Complicated stuff, but interesting for Viking buffs. I bought Crimsoning the Eagle’s Claw: The Viking Poems of Ragnvald Kali Kolsson, Earl of Orkney, by Ian Crockatt, on the recommendation of Grim over at the Grim’s Hall blog. He reviewed it here, and makes some insightful comments (he understands the subject, frankly, better than I do):
Scholars who want to understand the poems thus wisely grapple with them first by direct translation, then by seeing if they can translate them poetically as Crockatt does. It is a useful exercise for him for another reason. The poetic form shapes the word, but learning to use the form shapes the mind. Habituating the mind to the creation of poems in just this form is going to alter the way one thinks, slightly but definitely. In learning the compose poems in this strict form, you are learning to think just a bit more like the Viking who is your historical subject.
Kali Kolsson (ca. 1103-1158) adopted the first name Ragnvald in honor of a famous predecessor as earl (jarl) of Orkney. Technically he wasn’t a Viking, having been born after 1066, but it’s hard to deny him the title. He went on a great raid, fighting in Spain and off North Africa (and then doing a pilgrimage to Jerusalem and proceeding to Constantinople). And he was a master of the old Norse poetic form; if his poems aren’t Viking poetry, I don’t know what they are.

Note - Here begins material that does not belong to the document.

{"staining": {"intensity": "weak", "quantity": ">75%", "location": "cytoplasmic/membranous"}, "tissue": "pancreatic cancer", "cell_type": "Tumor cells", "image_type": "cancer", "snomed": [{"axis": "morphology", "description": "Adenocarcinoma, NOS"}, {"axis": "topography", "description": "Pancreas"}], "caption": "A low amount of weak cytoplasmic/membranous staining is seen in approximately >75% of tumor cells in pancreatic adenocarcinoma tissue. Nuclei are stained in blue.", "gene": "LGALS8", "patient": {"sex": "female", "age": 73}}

Ian Crockatt succeeds in producing vigorous poems in the spirit of the originals. Some of his word choices seem strange to me – especially substituting “Eve” for the names of Norse goddesses. But in a project like this you’re going to end up making a lot of subjective choices. I can’t fault him. Oddly, in discussing previous translations, he does not mention Lee Hollander’s efforts along the same lines, which seems to me a strange omission.
Crimsoning the Eagle’s Claw is fascinating reading for anyone interested in its esoteric subject. And it’s not long.